● **WORK REQUEST 1**:
In the LATreat article, which companies share the patent on the system?
● **WORK REQUEST 2**:
Please write out a passage of the LATreat article word for word, beginning at the words "The process involves" and stopping after the words "process is complete.".

LATreat is an environmentally friendly treatment that uses only the components of seawater to sterilize, and then deposit a protective coating on, marine steel structures affected by ALWC.
The process involves passing a phased electrical current through seawater. It takes about five days and does not require port closure.
|LATreat is designed to address an accelerated form of corrosion that can occur in marine steel piled structures at low water.|
The process requires no materials or permanent control equipment, creates no waste, and needs no ongoing monitoring or maintenance, the manufacturer says. The equipment used is removed when the process is complete.
Over its lifetime, LATreat is about half the cost of cathodic protection systems, the manufacturer says.
Mott MacDonald says the micro- and nanotechnology-based system can “both arrest the problem and provide long-term protection against future attack. It is a ‘magic bullet’ treatment…”
The product has been in development for years. In 2006, the Technology Strategy Board, the UK government’s national innovation agency, offered to co-fund the full development of LATreat as a commercial product. The board brings together business, research and the public sector.
Mott MacDonald then put together a consortium made up of BAC Corrosion Control, Aberdeen Harbour Board, Port of London Authority and Shoreham Port Authority to develop and test the effectiveness of LATreat under real conditions.
Manchester University joined the team as its academic partner and carried out research to fully optimize the process. BAC Corrosion Control also developed and manufactured enhanced electrical current apparatus used during the process.
Full-scale site trials have been carried out at UK ports over several years. These have demonstrated the effectiveness of LATreat in dealing with ALWC in operating port facilities and producing a sustainable, durable and cost-effective treatment, Mott MacDonald says.
Mott MacDonald and BAC Corrosion Control share the patent on the system.
“We’re thrilled to have won this award, which recognizes over a decade of research and development,” LATreat project director Neil Henderson said in accepting the award last month in London.
“The involvement of UK ports to undertake full-scale site trials has been a major step in demonstrating the effectiveness of the process under real conditions. We’re now looking forward to using LATreat as a commercial product. As ALWC has been identified at over 90% of UK ports and throughout Europe, the USA, Canada, the Caribbean and Japan, the potential benefits of LATreat to the global ports sector are huge.”
The Mott MacDonald Group is a diverse management, engineering and development consultancy that serves public and private clients worldwide.

[Extrinsic camera parameter data]
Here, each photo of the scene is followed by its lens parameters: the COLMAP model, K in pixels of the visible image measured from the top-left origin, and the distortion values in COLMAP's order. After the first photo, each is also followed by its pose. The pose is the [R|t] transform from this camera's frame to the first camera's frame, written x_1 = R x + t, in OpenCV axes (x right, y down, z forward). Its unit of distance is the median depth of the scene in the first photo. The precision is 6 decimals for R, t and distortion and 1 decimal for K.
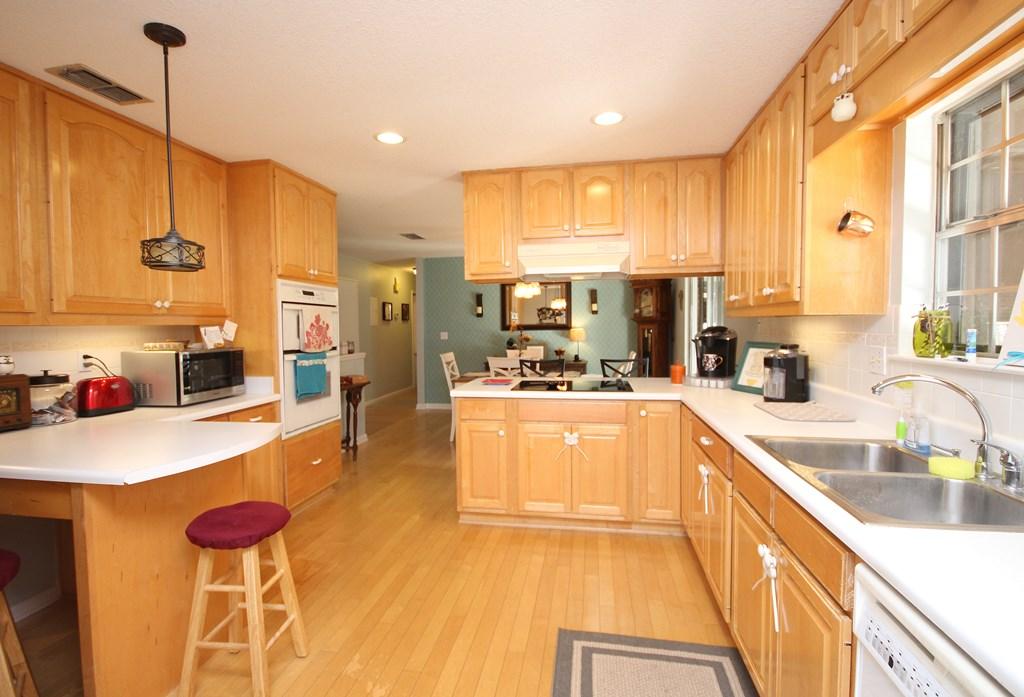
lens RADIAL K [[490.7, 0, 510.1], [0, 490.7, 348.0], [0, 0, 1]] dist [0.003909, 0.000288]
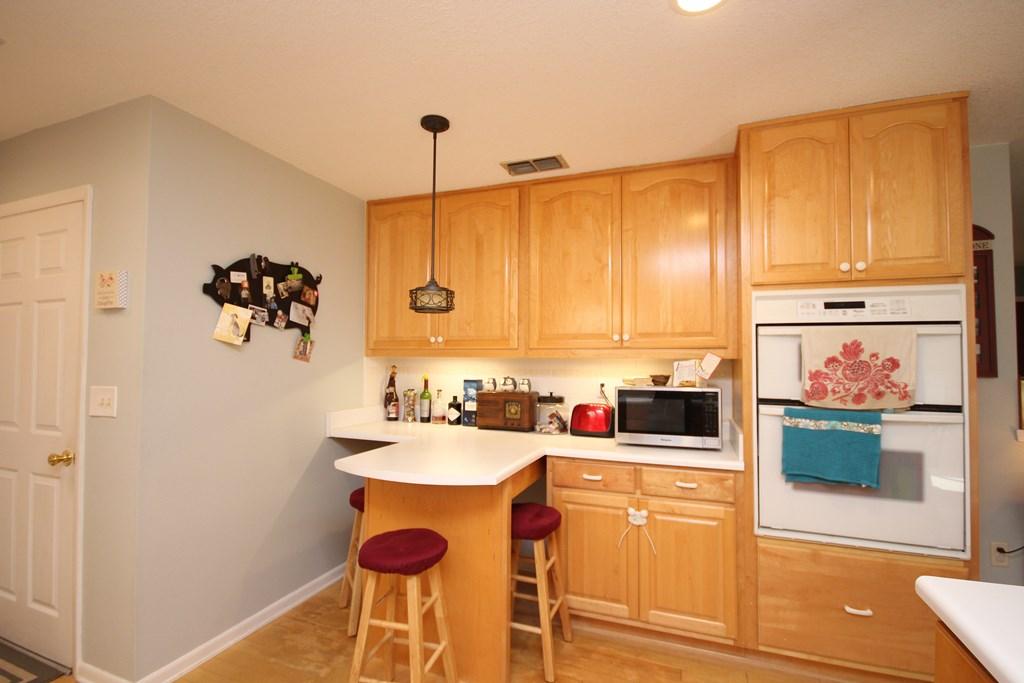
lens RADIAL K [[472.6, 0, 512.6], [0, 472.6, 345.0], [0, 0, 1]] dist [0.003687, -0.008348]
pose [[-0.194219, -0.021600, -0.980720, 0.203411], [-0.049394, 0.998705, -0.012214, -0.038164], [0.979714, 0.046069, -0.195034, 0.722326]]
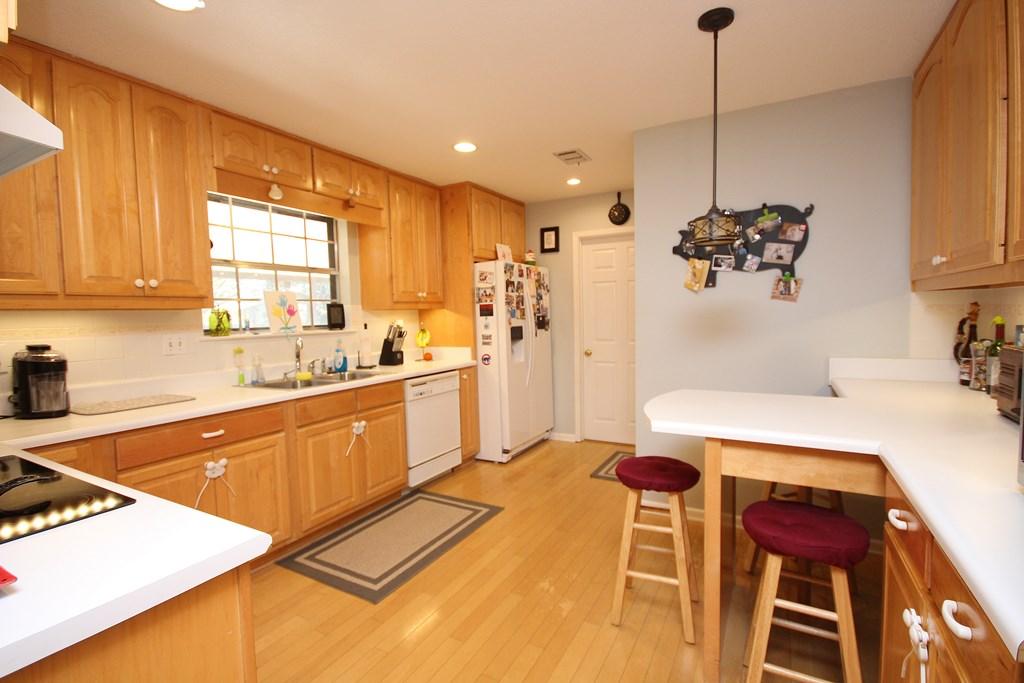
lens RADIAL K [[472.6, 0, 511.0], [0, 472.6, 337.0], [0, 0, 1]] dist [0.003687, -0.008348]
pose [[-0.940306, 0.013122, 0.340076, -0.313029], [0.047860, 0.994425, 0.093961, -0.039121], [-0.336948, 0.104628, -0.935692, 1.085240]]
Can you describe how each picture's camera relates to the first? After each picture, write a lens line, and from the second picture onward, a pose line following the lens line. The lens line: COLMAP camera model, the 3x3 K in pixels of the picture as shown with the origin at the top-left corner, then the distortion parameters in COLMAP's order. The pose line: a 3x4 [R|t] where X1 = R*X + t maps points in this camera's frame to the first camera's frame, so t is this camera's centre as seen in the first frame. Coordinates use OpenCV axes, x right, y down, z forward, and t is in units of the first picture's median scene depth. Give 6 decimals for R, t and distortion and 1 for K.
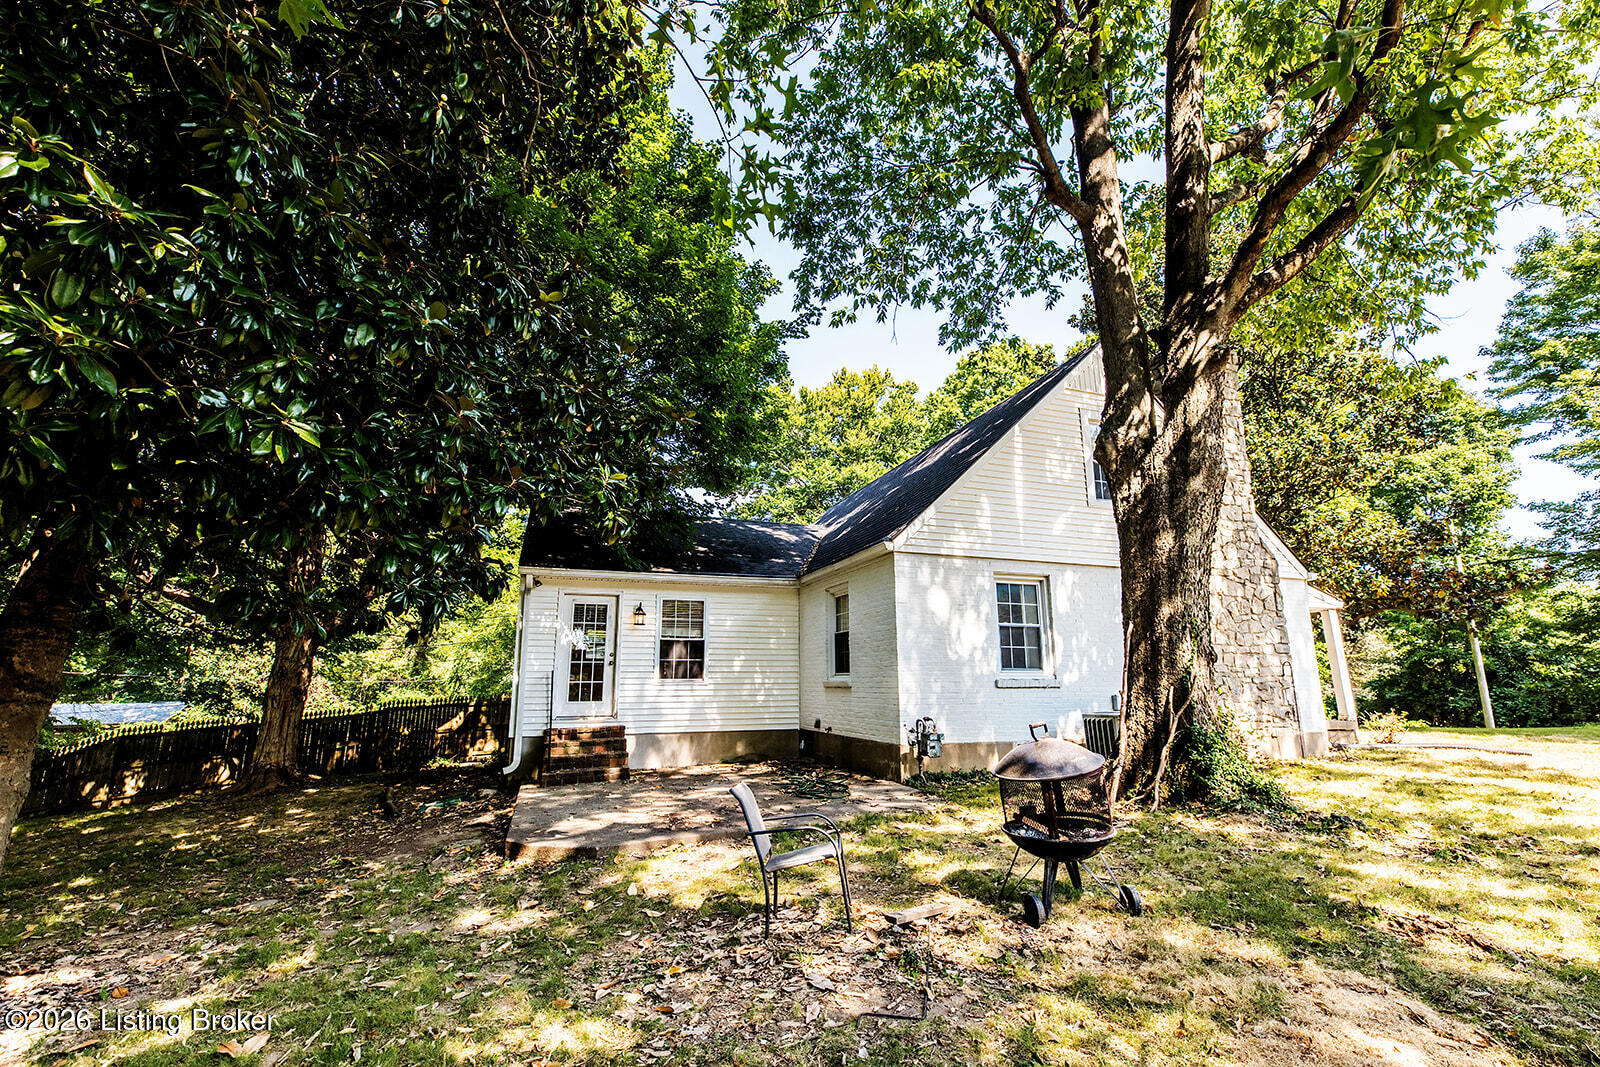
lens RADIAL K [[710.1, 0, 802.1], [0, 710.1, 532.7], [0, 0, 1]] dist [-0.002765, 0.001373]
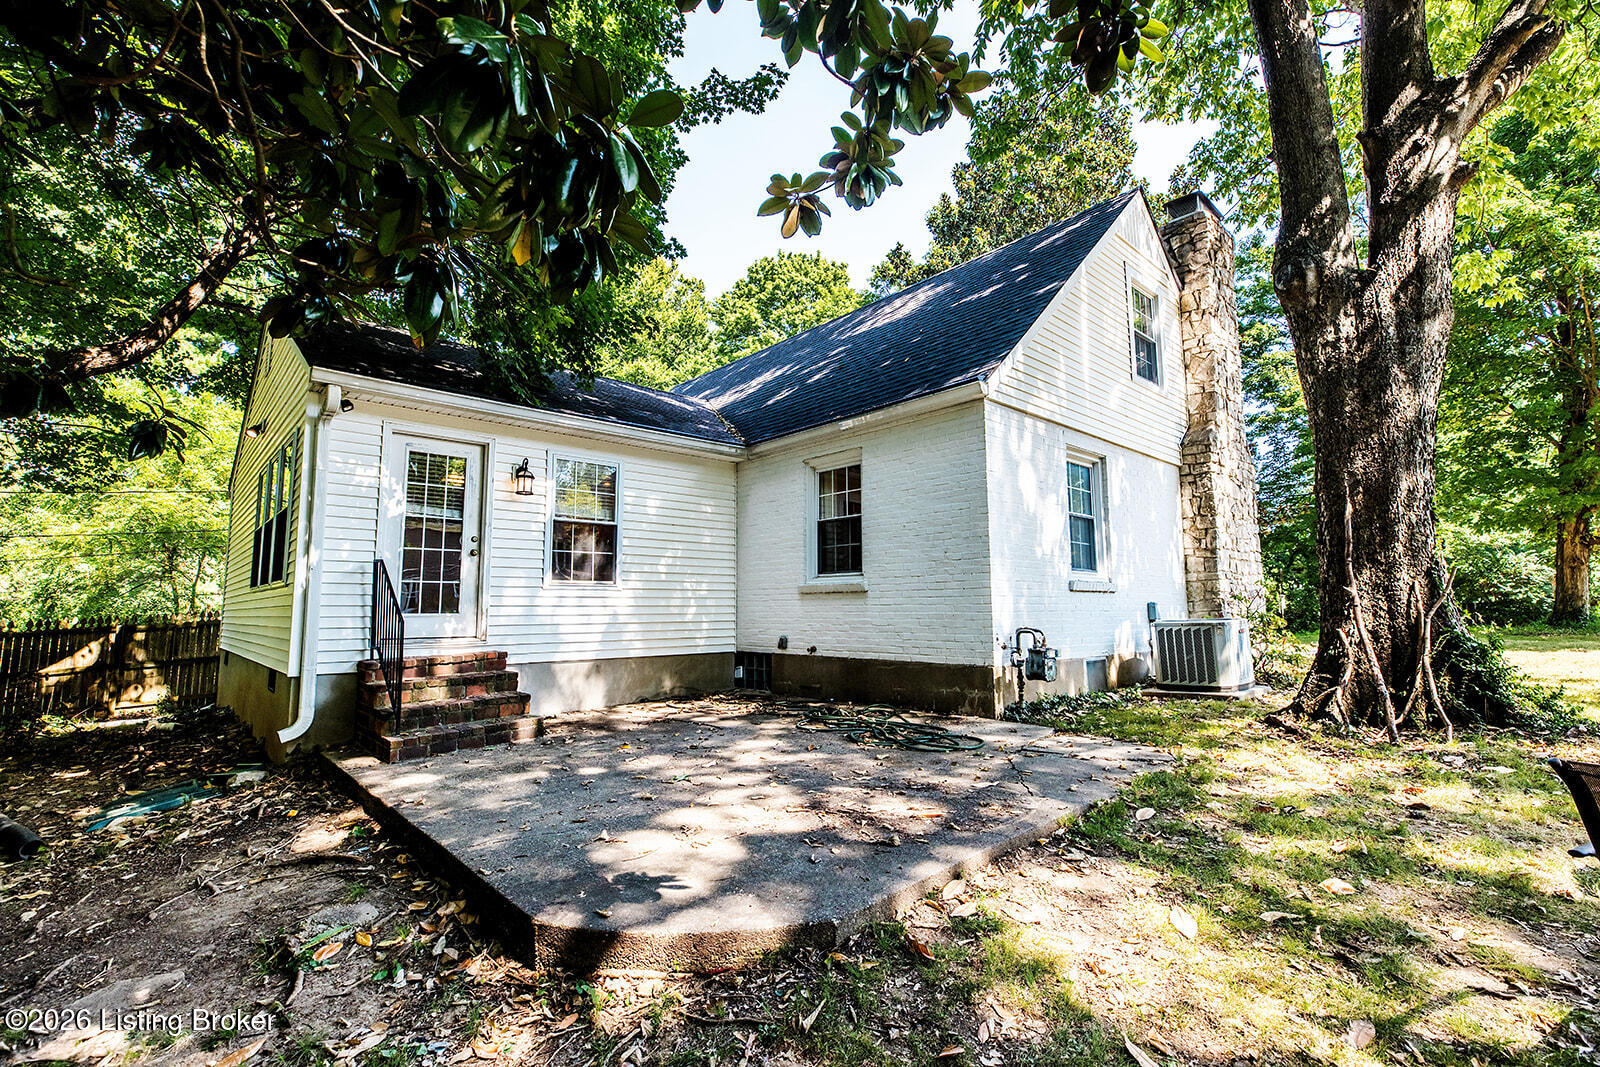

● **YOUR RESPONSE 1**:
Mott MacDonald and BAC Corrosion Control share the patent.

● **YOUR RESPONSE 2**:
The process involves passing a phased electrical current through seawater. It takes about five days and does not require port closure.
|LATreat is designed to address an accelerated form of corrosion that can occur in marine steel piled structures at low water.|
The process requires no materials or permanent control equipment, creates no waste, and needs no ongoing monitoring or maintenance, the manufacturer says. The equipment used is removed when the process is complete.